The lush forest hills and clean lakes create a perfect setting to design the conservatory around this shared ideal of harmony, found both in music and landscapes. This campus is a landscape in itself, built up from the best elements of what already exists on the site. The channel is transformed into a lush river, gushing through stones, under bridges and past low-lying willows. The campus itself is then built around this river like a small valley town, with its most active parts opening up directly to the riverbed and the more private parts of the campus climbing up towards the peaks. This undulating mountainous form protects the inner valley from the traffic noise. Instead, the natural sounds, such as the sound of the flowing water, create the ambient background for the campus.
The four main sections of the campus are placed each on their own hill: The main event halls are placed in the south, right by the campus’ main entrance along the river; the smaller halls and other teaching facilities continue to the west from the halls, creating the tallest hill; continuing to the north from those are the living quarters, intertwining with the open courtyards allowing generous daylight to enter every apartment, many facing the longer views towards north across the hills; the administration hill facing east also connects to the main entrance from this side of the grand vault across the river. The garden opens up to the east and west along the river, welcoming the academic life of both CUHK campuses. The main logistical arteries are towards south and north to the roads.

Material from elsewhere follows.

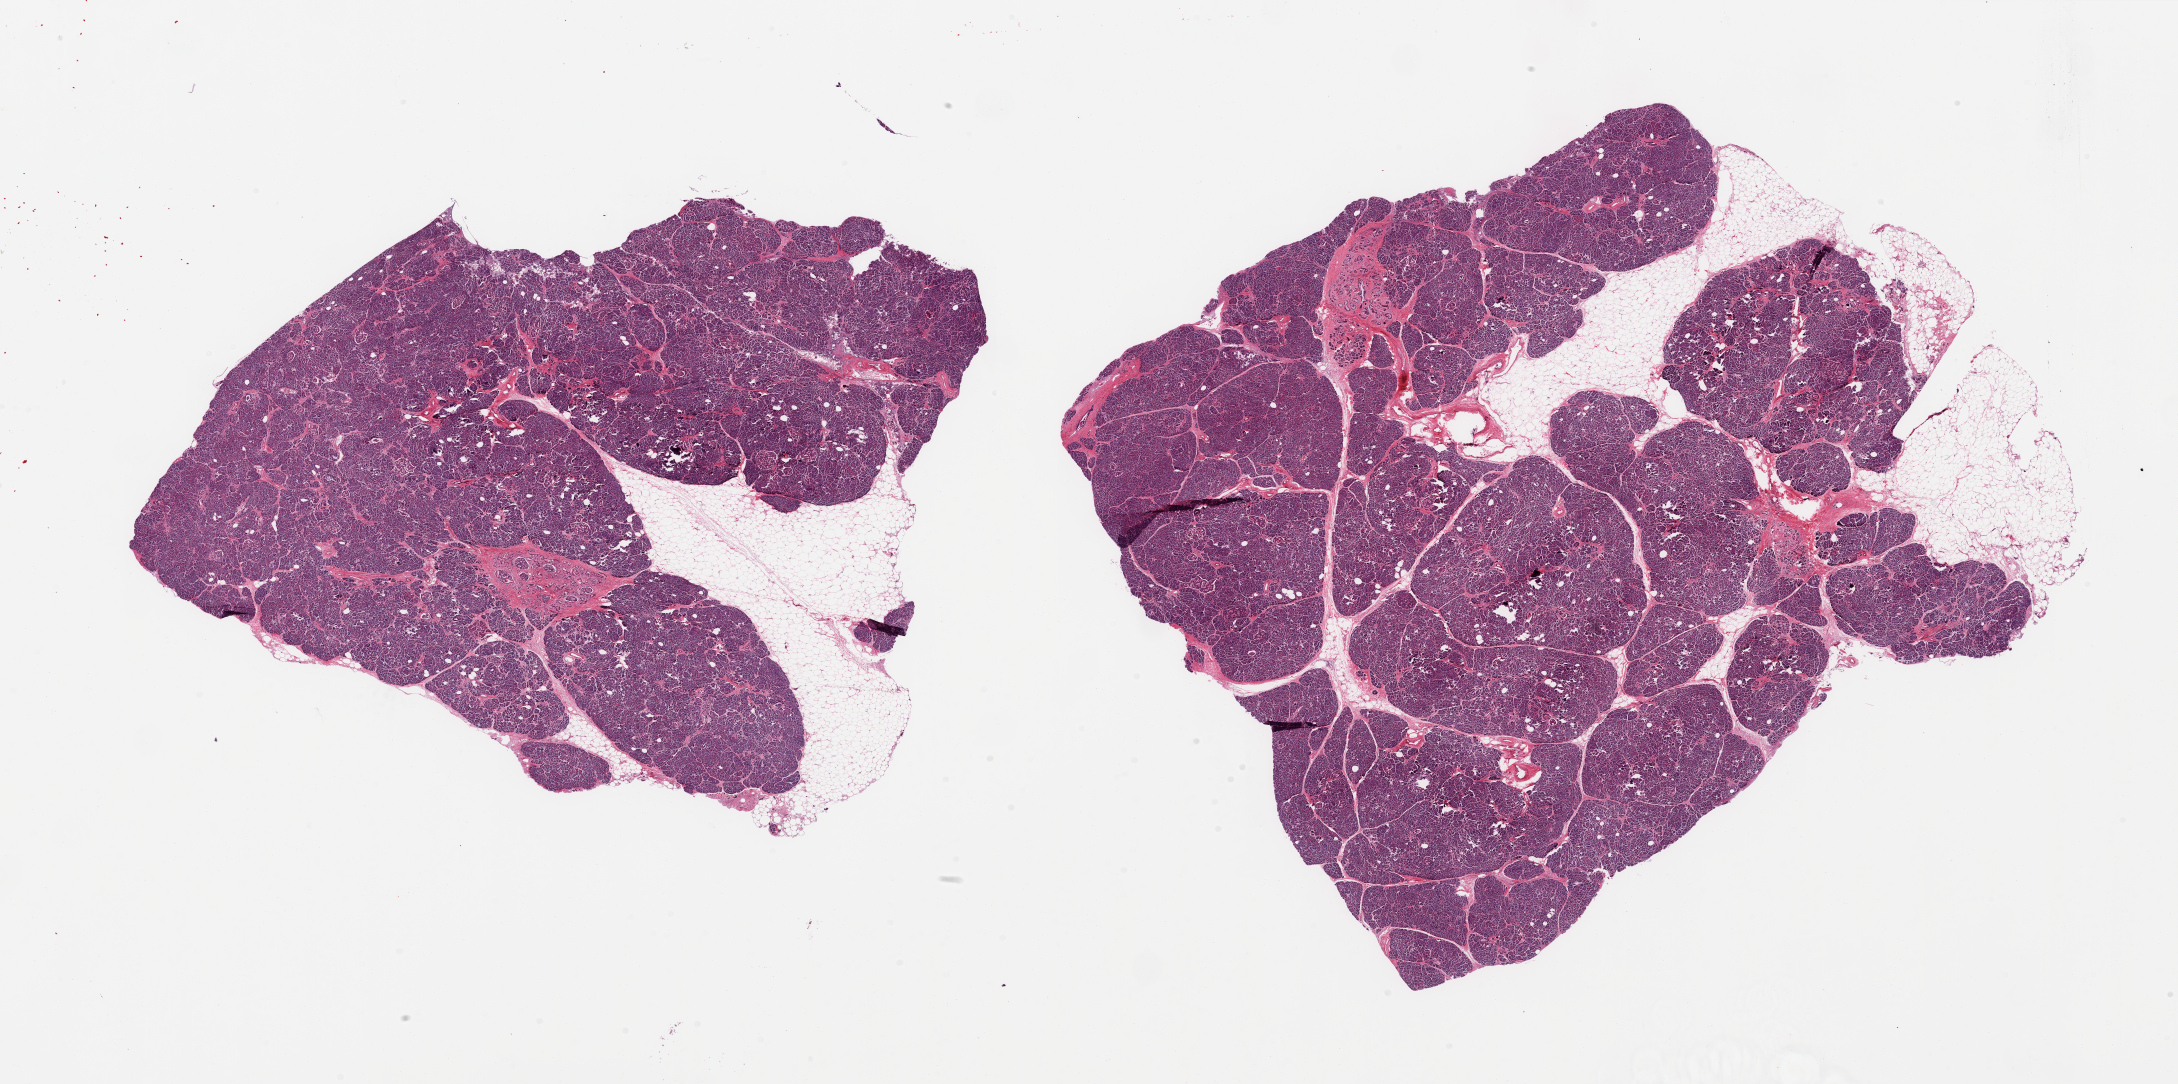
Digitized haematoxylin and eosin-stained section, brightfield, a low-resolution overview of the entire scanned area, about 34.5 x 17.1 mm. PAXgene-fixed, paraffin-embedded tissue. Sampled site (target tissue): pancreas. Donor tissue sample. Male donor.
- reviewer comment on this tissue sample: 2 pieces; both include mostly attached fat up to ~20%, some intralobular fibrosis and circumscribed area of atrophy, fibrosis, and mucinous metaplpasia of small duct branches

Architecturally the campus is laid out in a clear grid, allowing for efficient use of space and structure. The rooms are clad in glass and matte white ceramics. The exterior envelope curves around the campus perimeter, creating a harmonious form blending into the landscape at large. The silhouette of the main form changes dynamically as one moves past the building, in a similar manner as experiencing natural landscapes from a moving vehicle. The direction of the sun at different times of the day greatly affects how the form is either brought out by the reflections and lights inside or blended into the landscape by the shadows. The windows ripple behind the copper façade forming a varying set of light effects, not unlike the reflections off the surface of calm water. These elements allow the building to feel naturally different every time one sees it, despite its large scale.